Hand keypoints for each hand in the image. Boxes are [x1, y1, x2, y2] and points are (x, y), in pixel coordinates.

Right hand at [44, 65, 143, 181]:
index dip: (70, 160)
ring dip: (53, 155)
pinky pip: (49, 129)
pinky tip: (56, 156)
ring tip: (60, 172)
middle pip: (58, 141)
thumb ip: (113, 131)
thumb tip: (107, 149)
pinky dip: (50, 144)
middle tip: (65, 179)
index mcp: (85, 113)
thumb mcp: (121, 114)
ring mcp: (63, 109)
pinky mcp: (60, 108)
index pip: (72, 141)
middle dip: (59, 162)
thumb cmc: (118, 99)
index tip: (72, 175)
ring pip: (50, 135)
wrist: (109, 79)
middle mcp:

_ _ _ _ _

▶ _ACTIVITY_: The whole listing needs copying. Write it out exactly.

▶ _RESPONSE_:
Hand keypoints for each hand in the image. Boxes are [x1, y1, x2, y2] and points are (x, y), in pixel coordinates.

Right hand at [44, 65, 143, 181]:
index dip: (70, 160)
ring dip: (53, 155)
pinky pip: (49, 129)
pinky tip: (56, 156)
ring tip: (60, 172)
middle pip: (58, 141)
thumb ip: (113, 131)
thumb tip: (107, 149)
pinky dip: (50, 144)
middle tip: (65, 179)
index mcp: (85, 113)
thumb mcp: (121, 114)
ring mcp: (63, 109)
pinky mcp: (60, 108)
index pip: (72, 141)
middle dip: (59, 162)
thumb cmc: (118, 99)
index tip: (72, 175)
ring pip: (50, 135)
wrist: (109, 79)
middle mcp:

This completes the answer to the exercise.